Excerpt provided:
==================================================

Packet Analysis Project using Wireshark

Overview

In this project, I conducted detailed network packet analysis using Wireshark installed on a Windows VM. The project involved applying filters, inspecting packets, and understanding different network protocols. I started by capturing network traffic and saving a pcap file. I open the pcap file to conduct my analysis.

Key Skills and Steps

1. Protocol Identification:

   • Identified Internet Control Message Protocol ICMP as the protocol for 'Echo (ping) request' packets.
   • ICMP is used for sending error messages and operational information in IP networks, such as destination unreachable messages, time exceeded messages, and echo requests/replies (used by utilities like ping)

2. Applying Basic Wireshark Filters:

   • Filtered traffic by IP address (ip.addr == 142.250.1.139) to analyze specific packets. This search contains only packets where either the source or the destination IP address matches the IP entered.
   • Inspected packet details including OSI layers (Ethernet, IP, TCP) and protocols.

3. Packet Detail Analysis:

   • Explored various packet components: Frame, Ethernet II, Internet Protocol Version 4, and Transmission Control Protocol.
   • Analyzed TCP properties like destination port (Port 80 for HTTP traffic), sequence numbers, and flags.

4. Using Filters for Specific Traffic Analysis:

   • Applied filters to analyze traffic based on source and destination IP addresses (ip.src and ip.dst), and Ethernet MAC address (eth.addr).

==================================================

Requirement 1:
List the packet components that the Wireshark packet analysis write-up says were explored under "Packet Detail Analysis."
Requirement 2:
Carry on the Wireshark packet analysis write-up from where it stops.

Entries provided:
==================================================

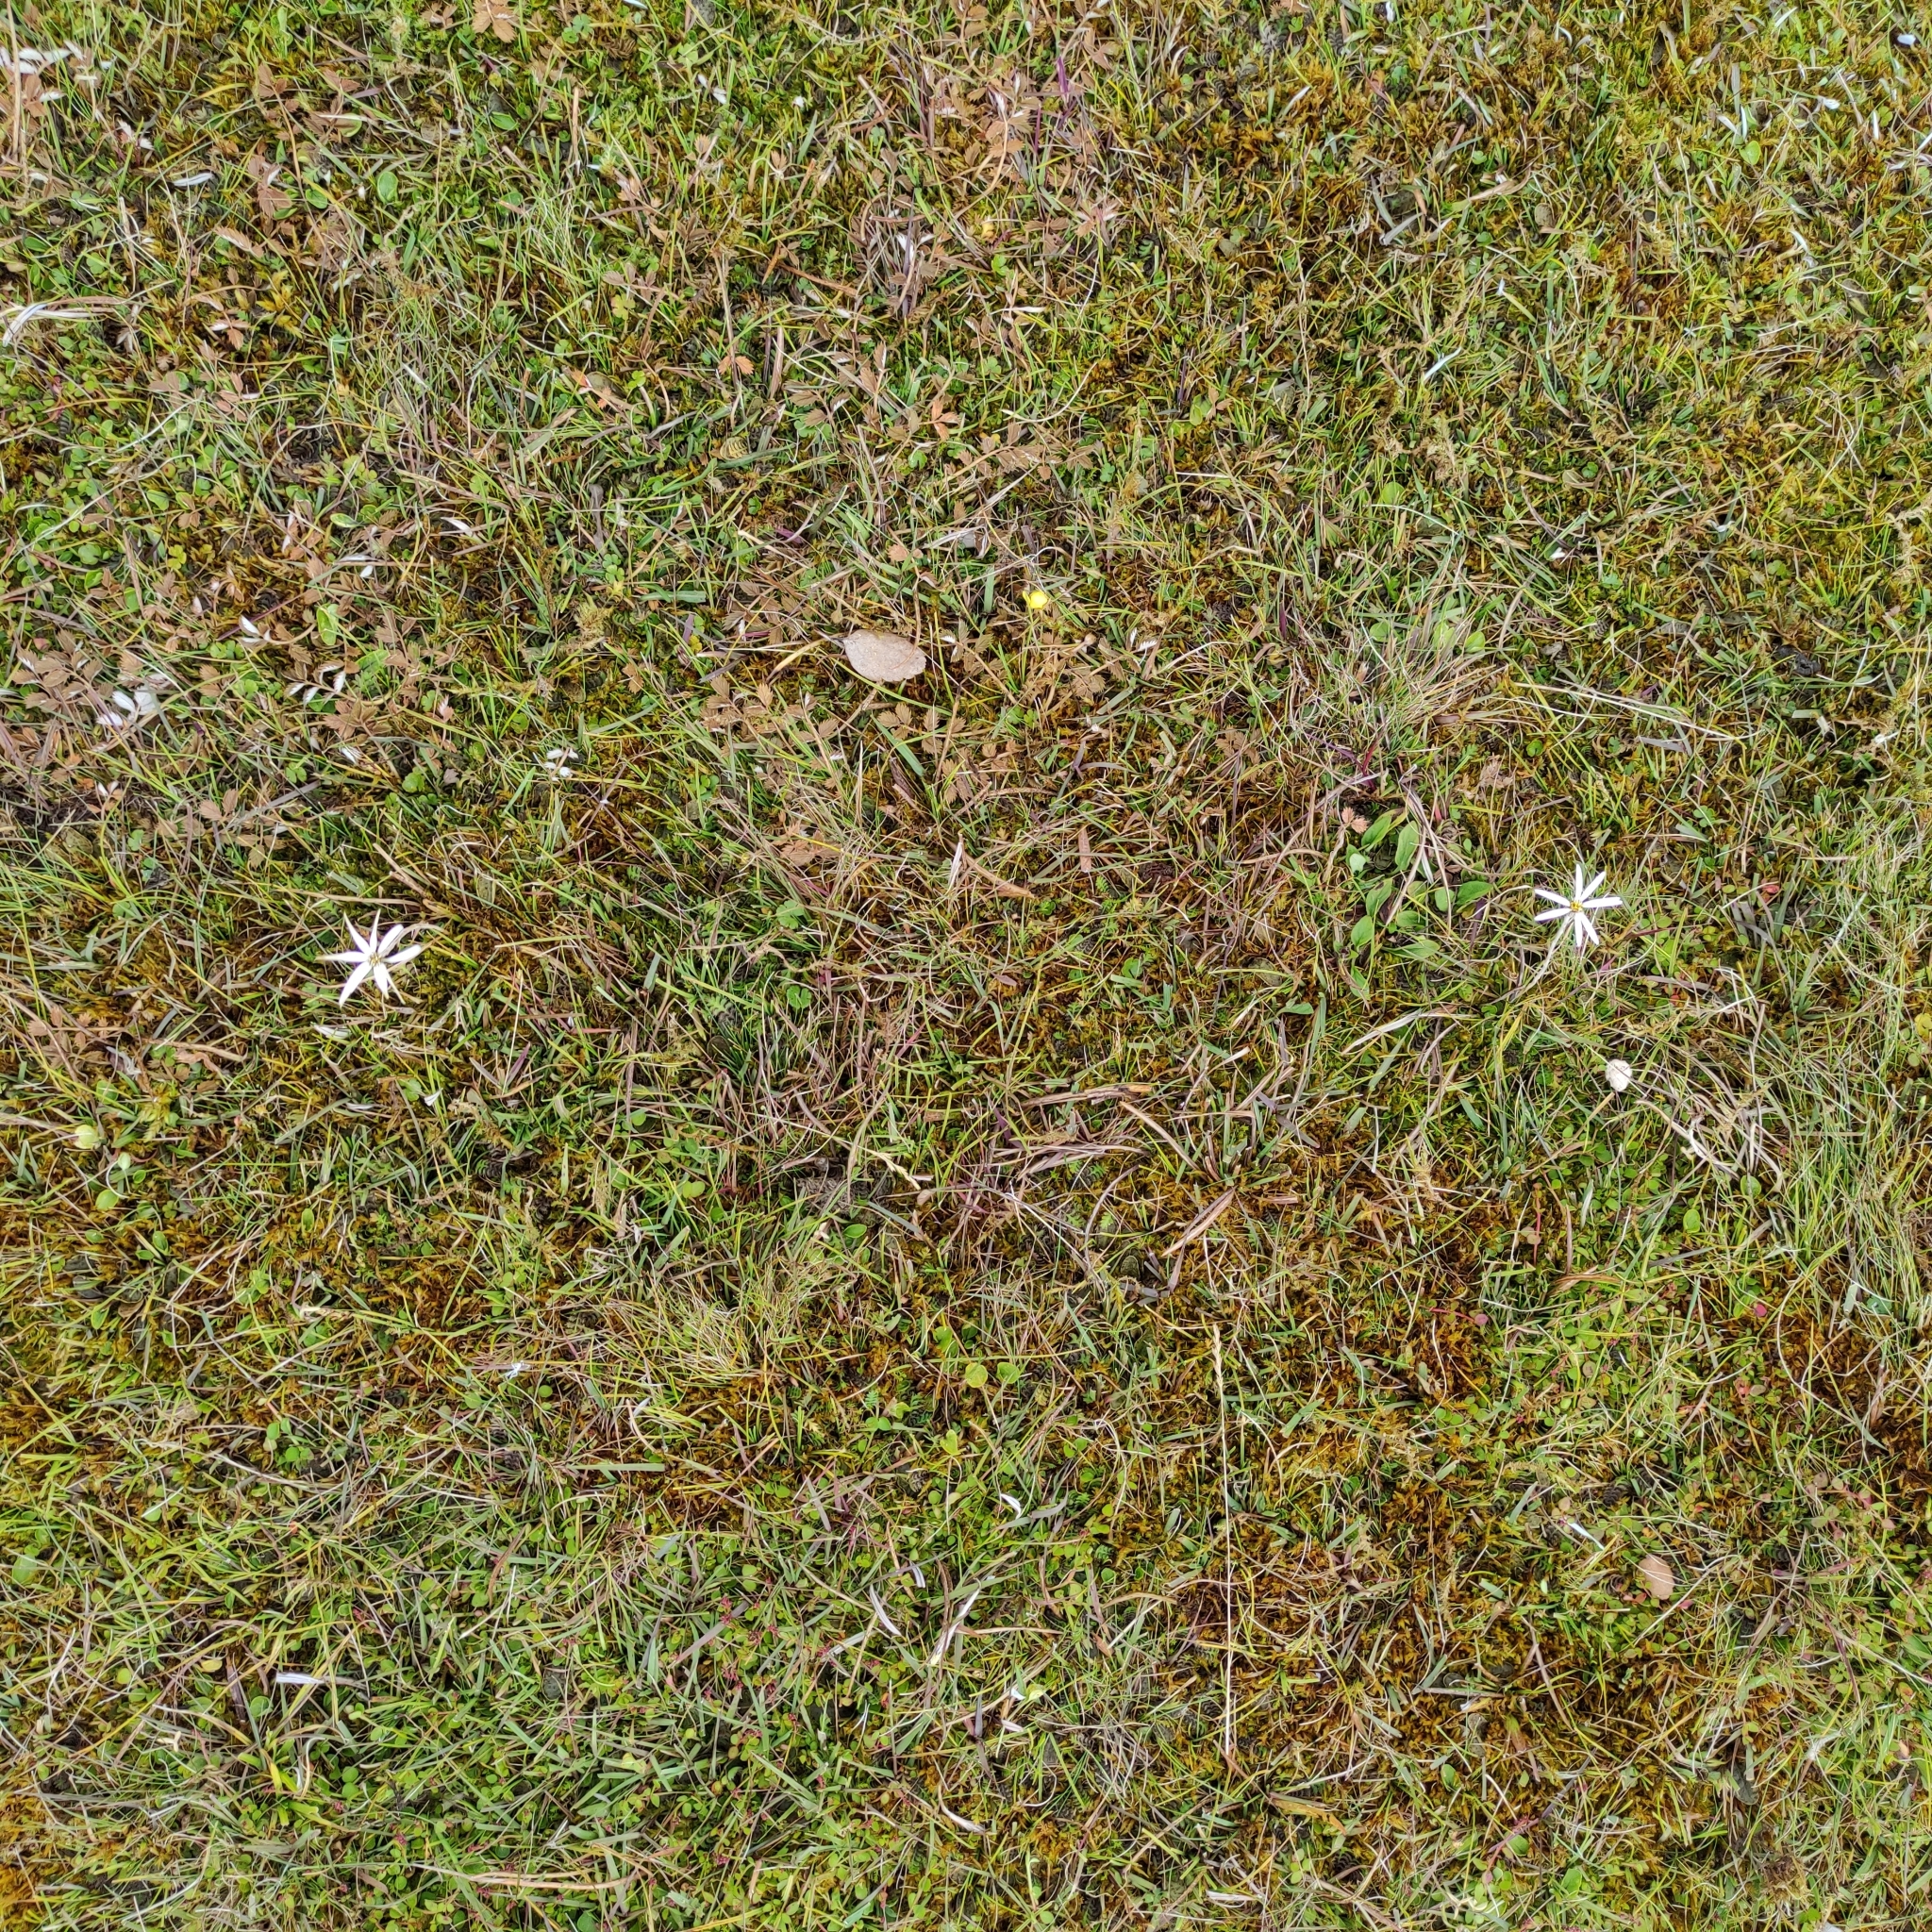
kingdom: Plantae
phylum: Tracheophyta
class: Magnoliopsida
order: Asterales
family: Asteraceae
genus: Celmisia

==================================================

Expected output 1:
Frame, Ethernet II, Internet Protocol Version 4, Transmission Control Protocol

Expected output 2:
   • ip.src == 142.250.1.139 contains only packets that came from 142.250.1.139, ip.dst == 142.250.1.139 contains only packets that were sent to 142.250.1.139, filtering based on Ethernet addresses. Ethernet addresses, more commonly known as MAC (Media Access Control) addresses, eth.addr == 42:01:ac:15:e0:02 displays packets that have 42:01:ac:15:e0:02 as either their source or destination MAC address
   • Examined protocol details within packets, especially focusing on TCP.

5. DNS Traffic Examination:

   • Used filters to select DNS traffic (udp.port == 53). DNS traffic uses UDP port 53, so this lists traffic related to DNS queries and responses only.
   • Analyzed DNS query and response data, including queried website names and resolved IP addresses.

6. Exploring TCP Packets:

   • Investigated TCP packets (tcp.port == 80) related to web traffic (http).
   • NOTE: HTTPS (HTTP Secure) traffic, which is HTTP encrypted using TLS/SSL for security, typically uses TCP port 443
   • Analyzed packet properties such as Time to Live, Frame Length, Header Length, and Destination Address.

7. Advanced Filtering for Payload Data:

   • Applied filters to select TCP packets containing specific text (tcp contains "curl").

Conclusion

This project enhanced my practical skills in network analysis, deepening my understanding of network protocols, packet structure, and the use of Wireshark for cybersecurity purposes. It demonstrated my ability to filter and analyze network traffic, an essential skill in network security and troubleshooting.